What is being asked: Among the entries below, please repeat exactly and only the lines from the line containing "14 ปี และ 15" to the line containing "150 | 300 |", both lines included.

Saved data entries

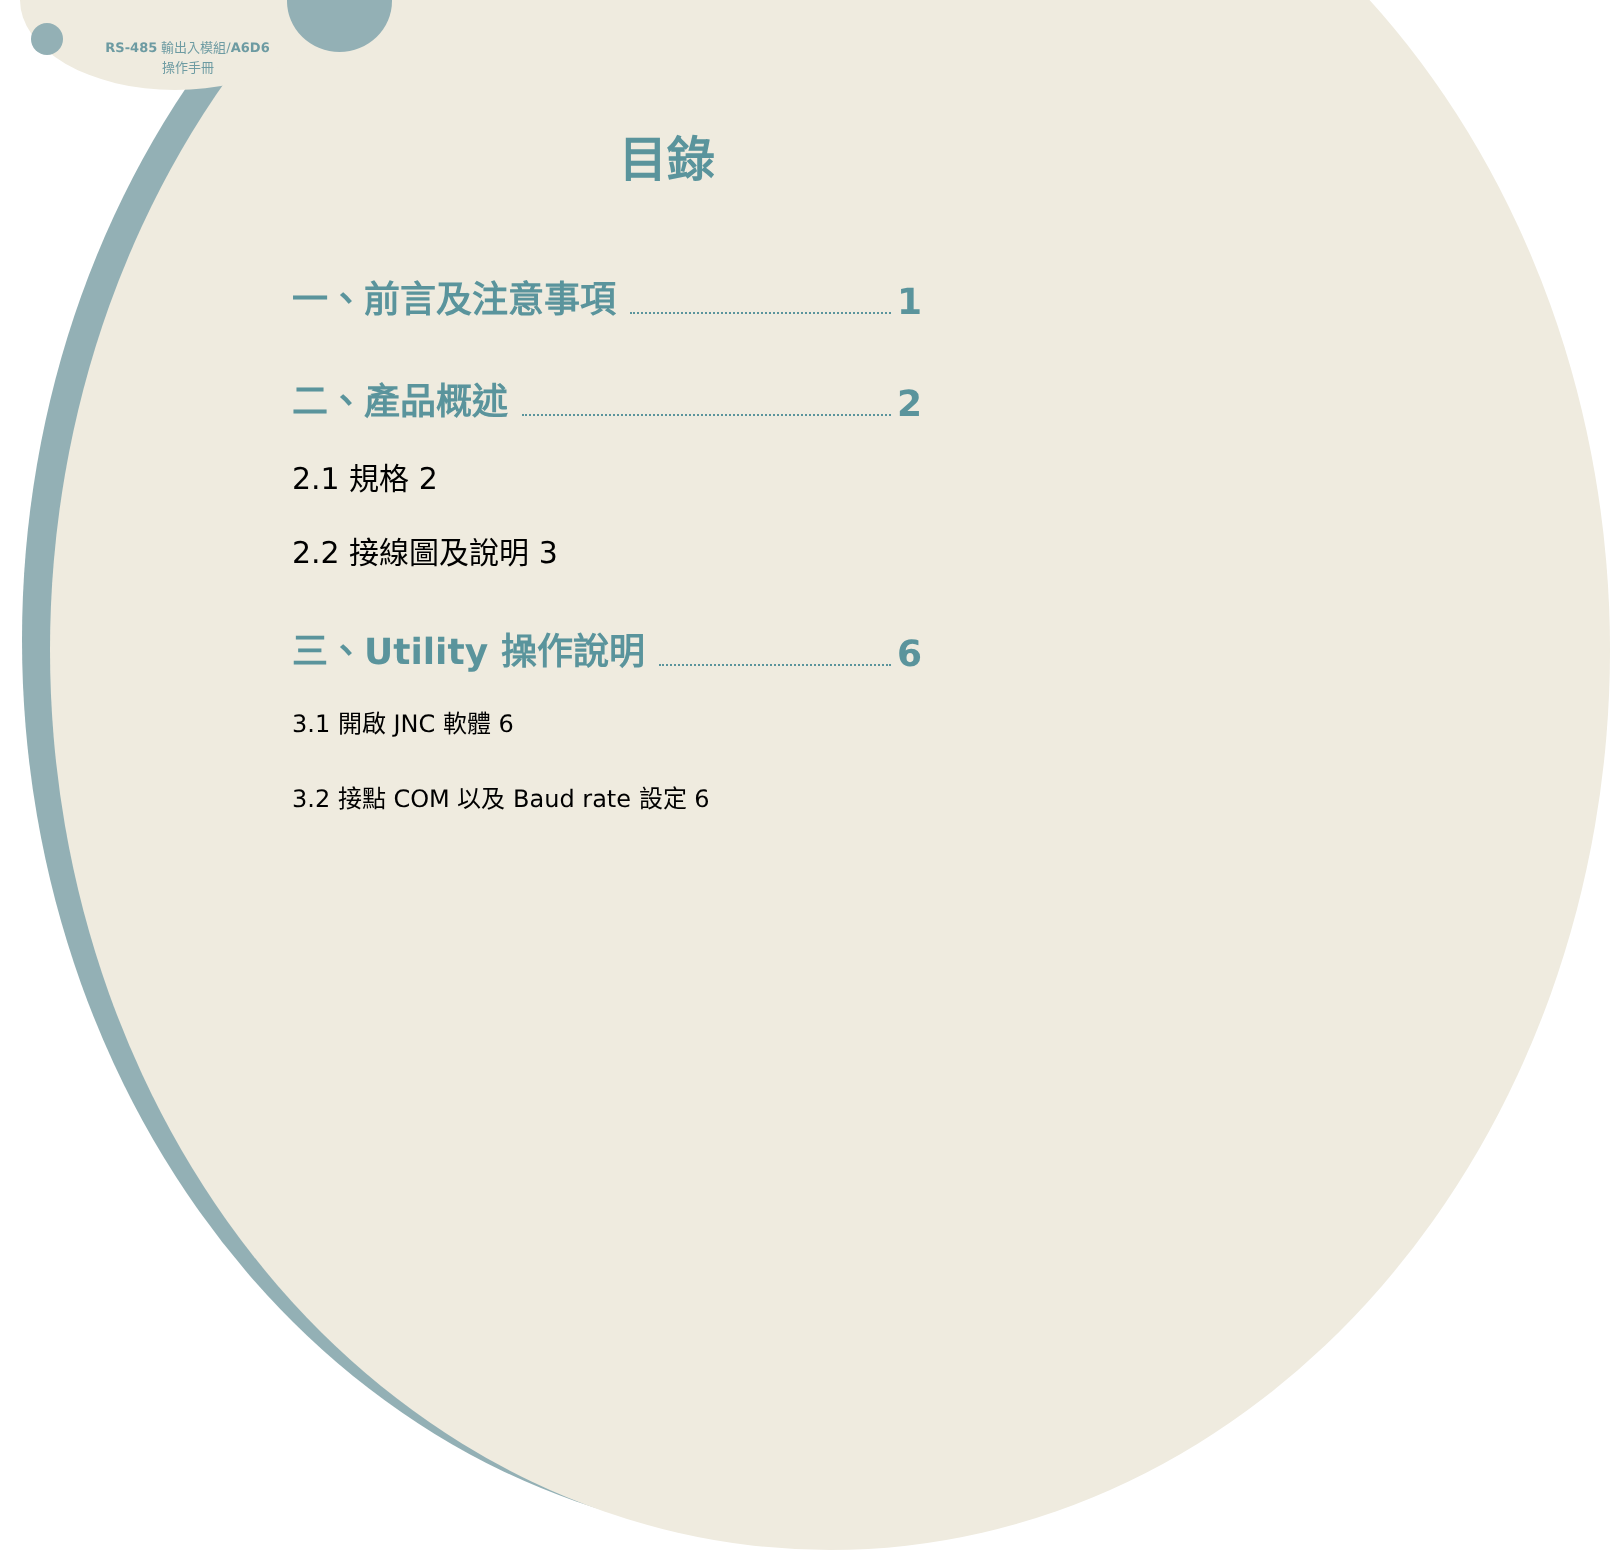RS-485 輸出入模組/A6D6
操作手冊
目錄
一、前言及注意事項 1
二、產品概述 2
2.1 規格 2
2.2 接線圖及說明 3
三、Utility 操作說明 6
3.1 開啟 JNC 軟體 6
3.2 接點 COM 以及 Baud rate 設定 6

--

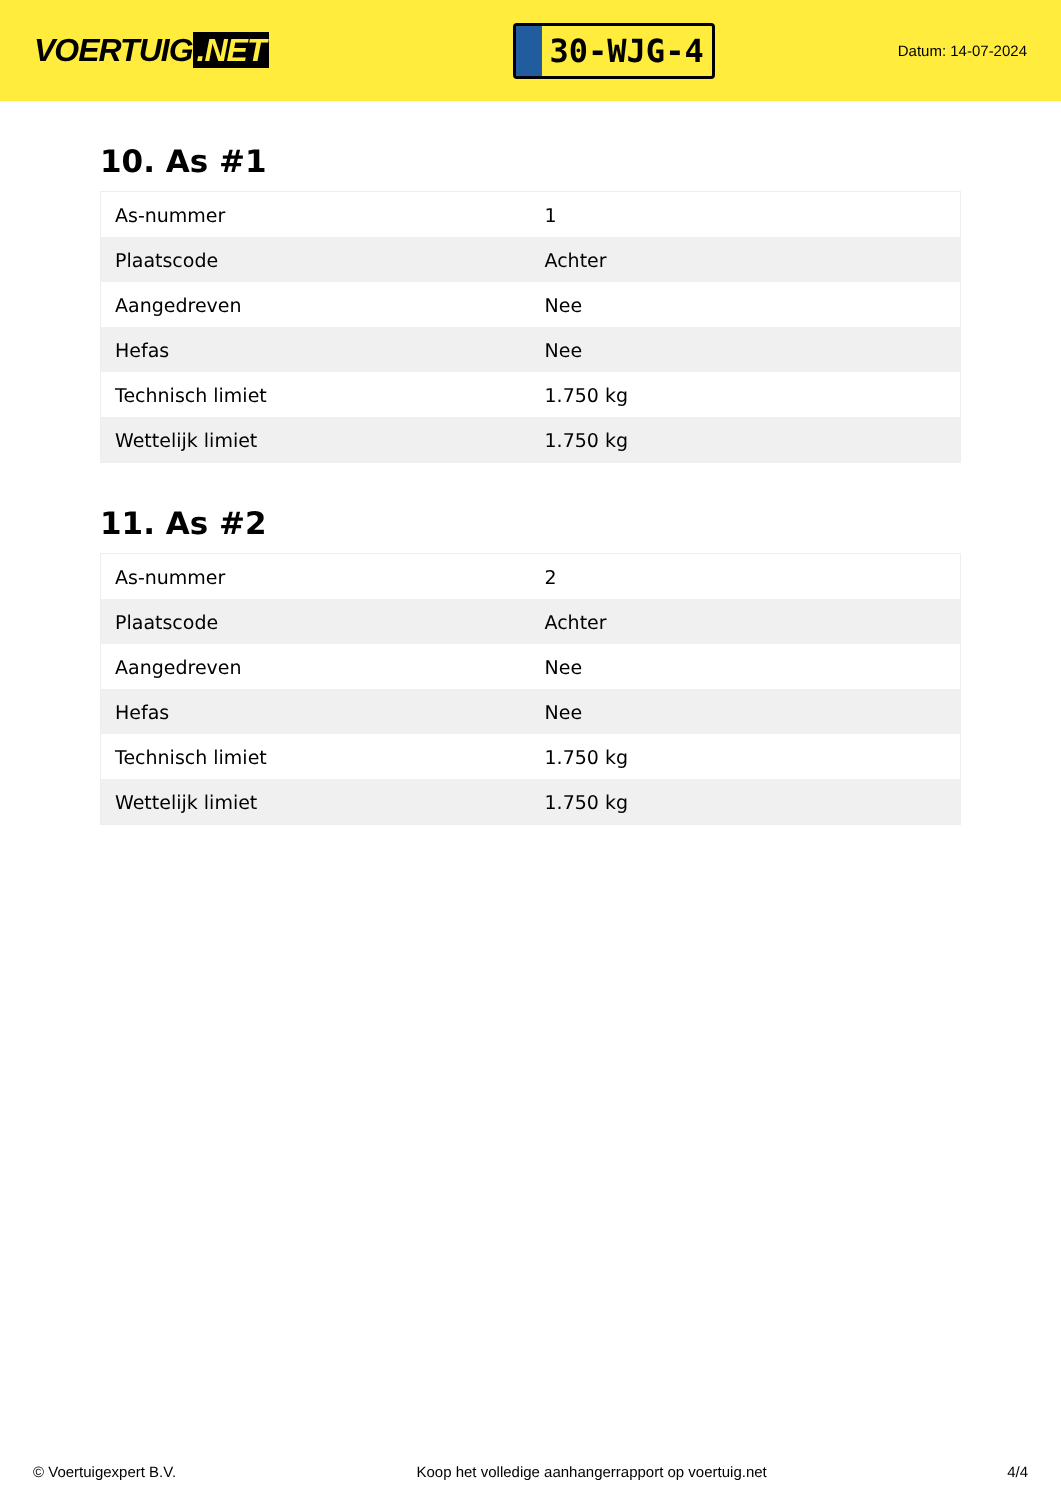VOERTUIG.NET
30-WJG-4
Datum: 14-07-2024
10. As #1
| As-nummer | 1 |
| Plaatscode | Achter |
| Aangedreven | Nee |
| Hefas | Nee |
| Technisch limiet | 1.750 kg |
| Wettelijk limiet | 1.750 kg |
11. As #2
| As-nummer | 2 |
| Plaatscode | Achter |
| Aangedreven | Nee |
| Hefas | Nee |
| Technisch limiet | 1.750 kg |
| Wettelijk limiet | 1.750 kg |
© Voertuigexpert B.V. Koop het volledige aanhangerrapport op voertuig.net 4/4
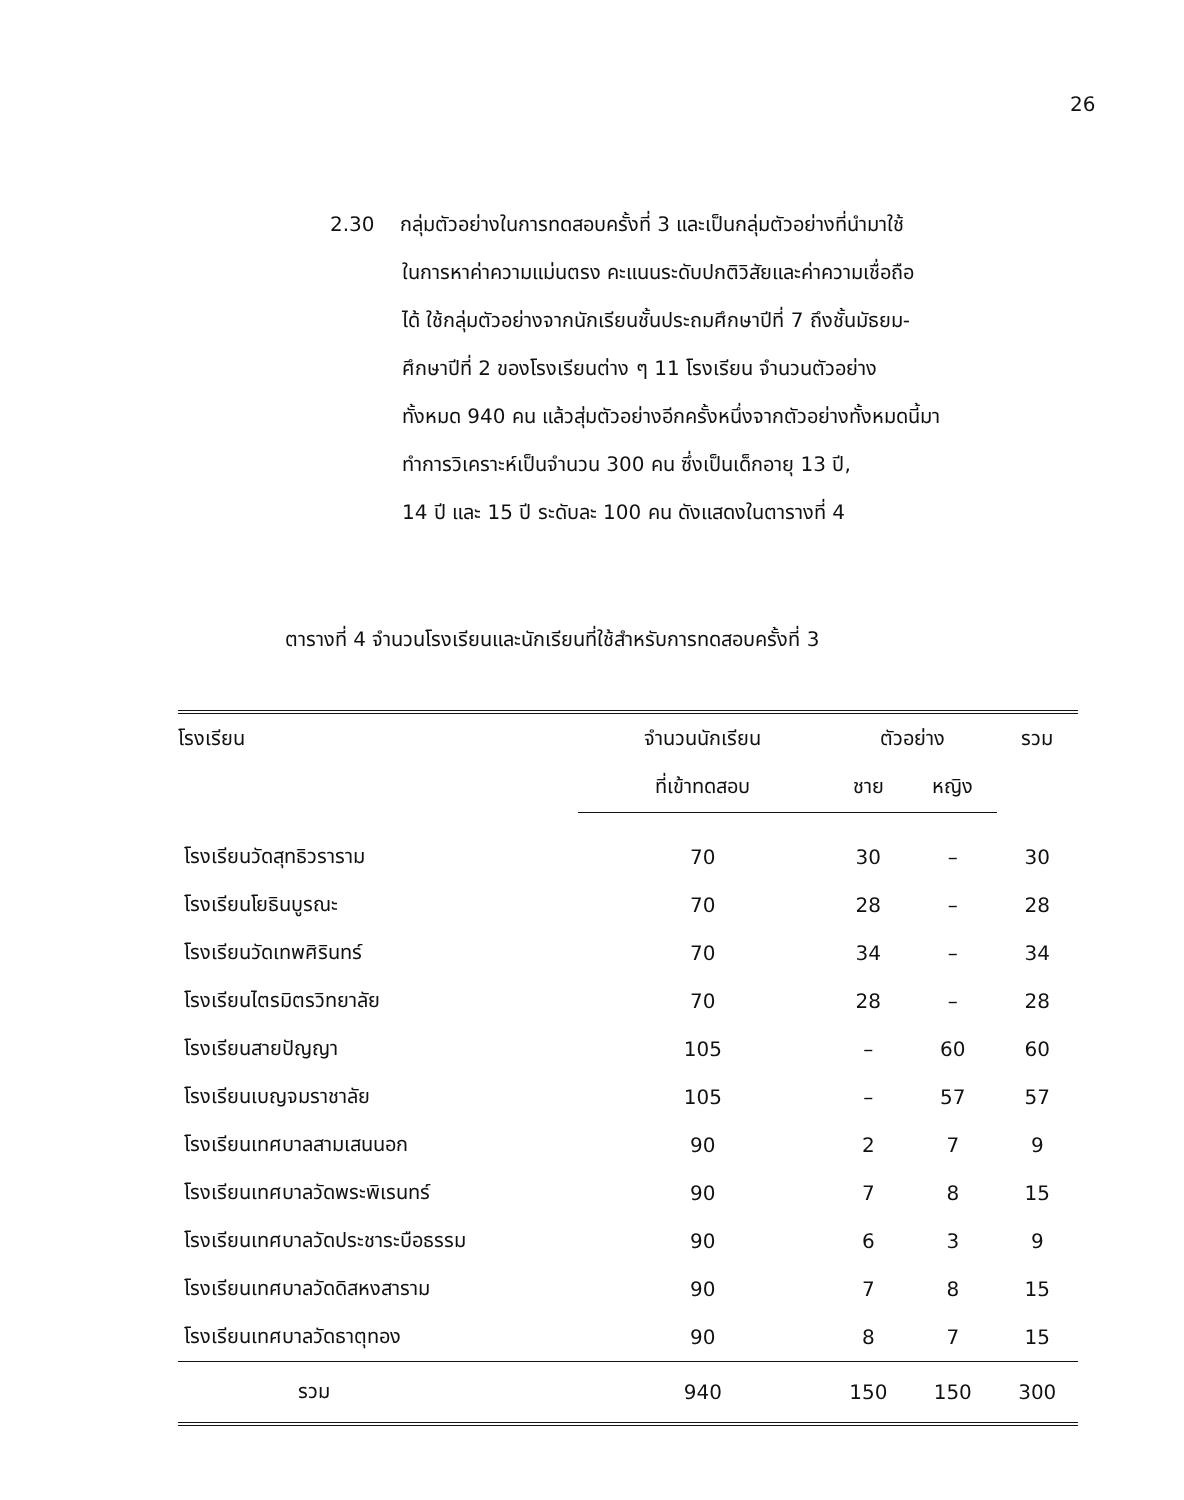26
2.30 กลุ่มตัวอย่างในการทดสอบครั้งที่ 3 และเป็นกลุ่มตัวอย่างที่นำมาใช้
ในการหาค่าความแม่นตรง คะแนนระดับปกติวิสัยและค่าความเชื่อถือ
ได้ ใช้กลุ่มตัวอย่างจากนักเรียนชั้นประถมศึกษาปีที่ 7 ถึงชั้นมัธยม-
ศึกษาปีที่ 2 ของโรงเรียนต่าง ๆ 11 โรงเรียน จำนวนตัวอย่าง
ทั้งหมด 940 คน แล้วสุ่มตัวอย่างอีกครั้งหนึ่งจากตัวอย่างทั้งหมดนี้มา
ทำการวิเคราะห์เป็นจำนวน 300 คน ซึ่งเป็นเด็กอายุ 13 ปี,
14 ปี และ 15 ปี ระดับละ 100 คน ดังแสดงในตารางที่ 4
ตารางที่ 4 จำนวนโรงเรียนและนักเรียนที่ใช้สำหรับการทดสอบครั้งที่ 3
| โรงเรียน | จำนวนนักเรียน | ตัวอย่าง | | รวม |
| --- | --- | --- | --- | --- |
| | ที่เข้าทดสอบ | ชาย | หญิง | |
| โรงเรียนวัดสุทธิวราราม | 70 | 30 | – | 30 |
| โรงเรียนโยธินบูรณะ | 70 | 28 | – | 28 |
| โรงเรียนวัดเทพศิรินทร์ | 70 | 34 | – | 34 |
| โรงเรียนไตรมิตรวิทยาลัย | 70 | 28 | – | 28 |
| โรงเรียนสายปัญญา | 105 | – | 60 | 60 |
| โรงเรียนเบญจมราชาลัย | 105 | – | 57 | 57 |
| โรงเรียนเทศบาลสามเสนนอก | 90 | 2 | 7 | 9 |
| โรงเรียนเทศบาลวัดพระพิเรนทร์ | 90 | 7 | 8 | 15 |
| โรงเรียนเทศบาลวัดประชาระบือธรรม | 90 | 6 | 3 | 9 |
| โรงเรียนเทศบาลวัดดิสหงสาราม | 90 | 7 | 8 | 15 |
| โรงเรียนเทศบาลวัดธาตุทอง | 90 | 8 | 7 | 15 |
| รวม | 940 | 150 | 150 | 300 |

Answer to the problem:
14 ปี และ 15 ปี ระดับละ 100 คน ดังแสดงในตารางที่ 4
ตารางที่ 4 จำนวนโรงเรียนและนักเรียนที่ใช้สำหรับการทดสอบครั้งที่ 3
| โรงเรียน | จำนวนนักเรียน | ตัวอย่าง | | รวม |
| --- | --- | --- | --- | --- |
| | ที่เข้าทดสอบ | ชาย | หญิง | |
| โรงเรียนวัดสุทธิวราราม | 70 | 30 | – | 30 |
| โรงเรียนโยธินบูรณะ | 70 | 28 | – | 28 |
| โรงเรียนวัดเทพศิรินทร์ | 70 | 34 | – | 34 |
| โรงเรียนไตรมิตรวิทยาลัย | 70 | 28 | – | 28 |
| โรงเรียนสายปัญญา | 105 | – | 60 | 60 |
| โรงเรียนเบญจมราชาลัย | 105 | – | 57 | 57 |
| โรงเรียนเทศบาลสามเสนนอก | 90 | 2 | 7 | 9 |
| โรงเรียนเทศบาลวัดพระพิเรนทร์ | 90 | 7 | 8 | 15 |
| โรงเรียนเทศบาลวัดประชาระบือธรรม | 90 | 6 | 3 | 9 |
| โรงเรียนเทศบาลวัดดิสหงสาราม | 90 | 7 | 8 | 15 |
| โรงเรียนเทศบาลวัดธาตุทอง | 90 | 8 | 7 | 15 |
| รวม | 940 | 150 | 150 | 300 |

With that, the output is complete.